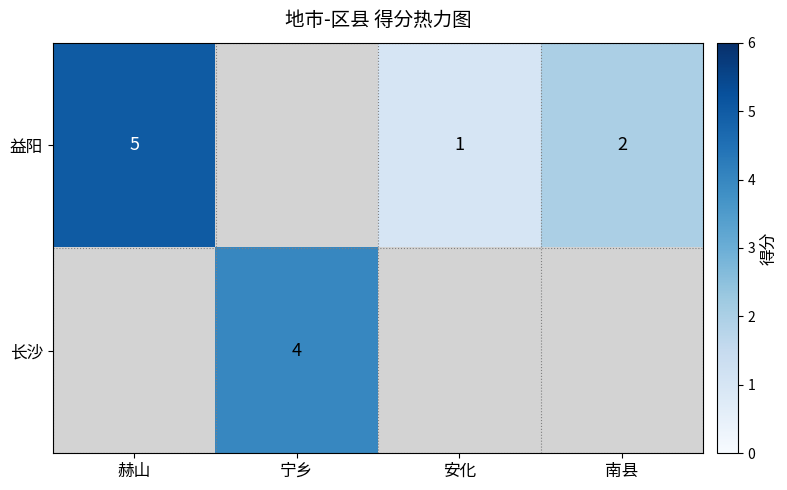

Is it true that 益阳 equals 5 at 赫山?

True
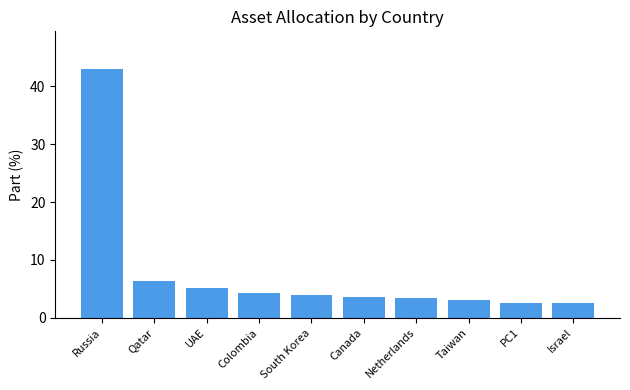

What position from the left is Russia?

1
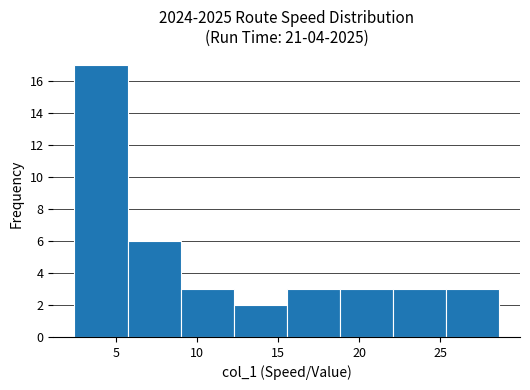

Reading left to right, transcribe this chart: for each bar, give the range it covers on the x-axis and its height. Neither the bar edges nor the heights are printed on the chart, so give them approximately, as read against the axes.

2.5 to 5.5: 17
5.5 to 9.0: 6
9.0 to 12.5: 3
12.5 to 15.5: 2
15.5 to 19.0: 3
19.0 to 22.0: 3
22.0 to 25.5: 3
25.5 to 28.5: 3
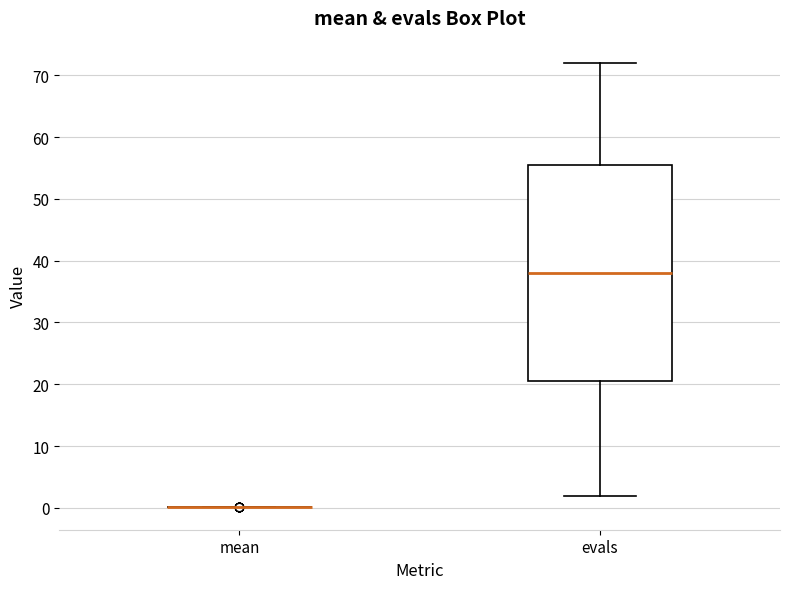

Reading left to right, transcribe this box plot: for each box, give where its median line is, the range the box spans, and where its two whiskers end, as read against the y-axis. The values are not printed on the chart, so give them approximately, as read against the axis.

mean: box collapsed to a line at 0, whiskers 0 to 0
evals: median 38, box 21 to 56, whiskers 2 to 72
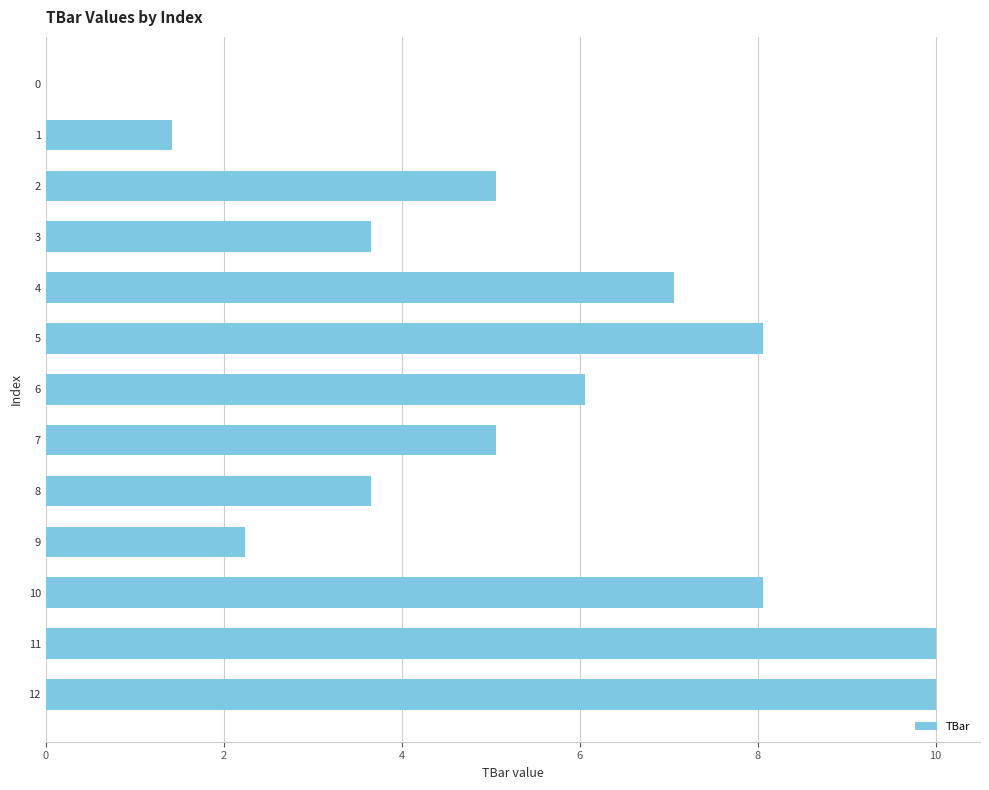

Reading top to bottom, extract all data points from this chart.

0=0.0	1=1.4	2=5.1	3=3.7	4=7.1	5=8.1	6=6.1	7=5.1	8=3.7	9=2.2	10=8.1	11=10.0	12=10.0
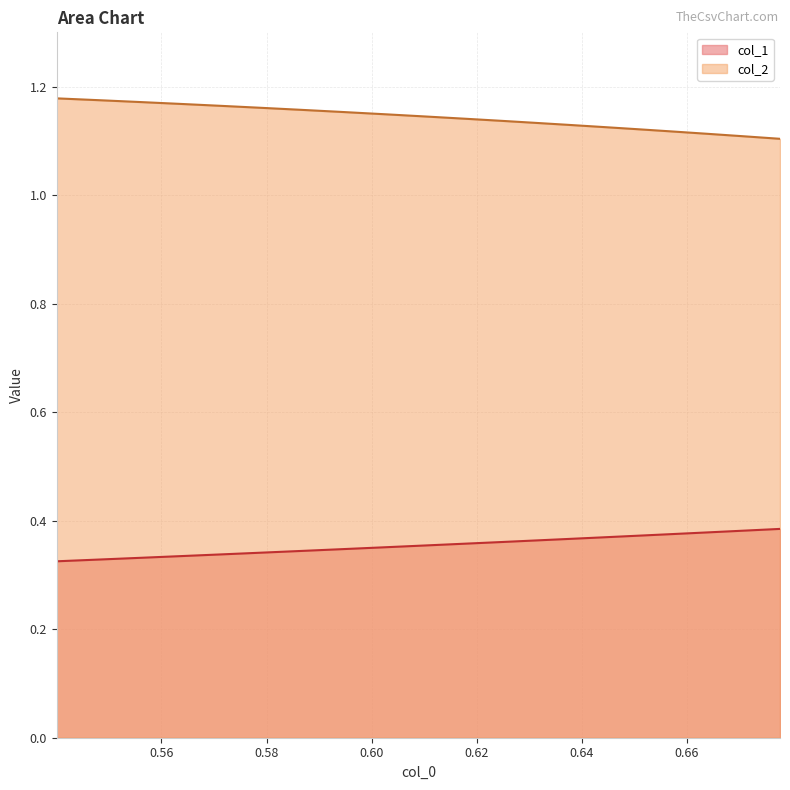

Rank the series by their average value, from lowest to highest.

col_1, col_2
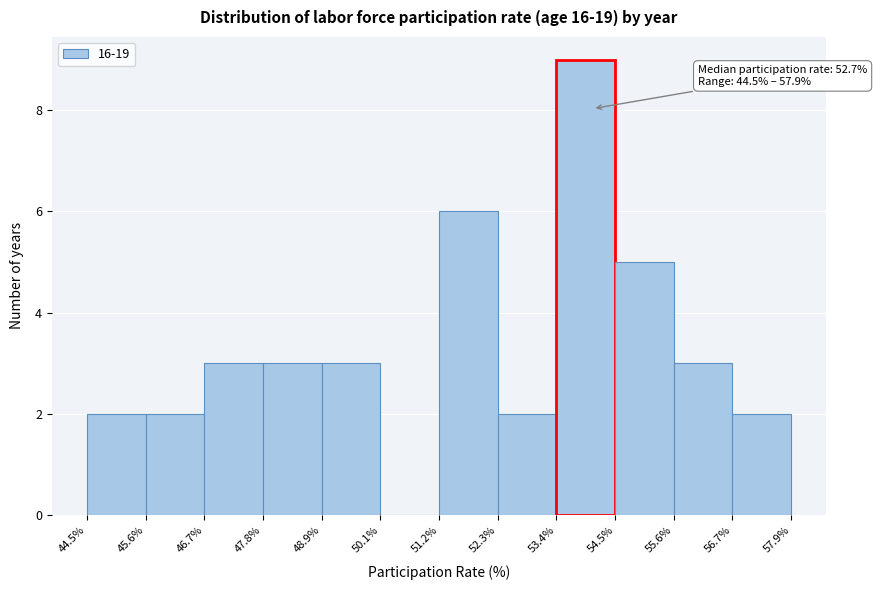

Over which range of the x-axis is the bar tallest?

53.4% to 54.5%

YOUR INSTRUCTIONS →
Format the lines above as a Markdown table with the columns "Row" and "Text", numbering each line and skipping blank lines. Leave the pictures out.

EXERCISE ANSWER →
| Row | Text |
|---|---|
| 1 | Is it true that 益阳 equals 5 at 赫山? |
| 2 | True |
| 3 | What position from the left is Russia? |
| 4 | 1 |
| 5 | Reading left to right, transcribe this chart: for each bar, give the range it covers on the x-axis and its height. Neither the bar edges nor the heights are printed on the chart, so give them approximately, as read against the axes. |
| 6 | 2.5 to 5.5: 17 |
| 7 | 5.5 to 9.0: 6 |
| 8 | 9.0 to 12.5: 3 |
| 9 | 12.5 to 15.5: 2 |
| 10 | 15.5 to 19.0: 3 |
| 11 | 19.0 to 22.0: 3 |
| 12 | 22.0 to 25.5: 3 |
| 13 | 25.5 to 28.5: 3 |
| 14 | Reading left to right, transcribe this box plot: for each box, give where its median line is, the range the box spans, and where its two whiskers end, as read against the y-axis. The values are not printed on the chart, so give them approximately, as read against the axis. |
| 15 | mean: box collapsed to a line at 0, whiskers 0 to 0 |
| 16 | evals: median 38, box 21 to 56, whiskers 2 to 72 |
| 17 | Reading top to bottom, extract all data points from this chart. |
| 18 | 0=0.0	1=1.4	2=5.1	3=3.7	4=7.1	5=8.1	6=6.1	7=5.1	8=3.7	9=2.2	10=8.1	11=10.0	12=10.0 |
| 19 | Rank the series by their average value, from lowest to highest. |
| 20 | col_1, col_2 |
| 21 | Over which range of the x-axis is the bar tallest? |
| 22 | 53.4% to 54.5% |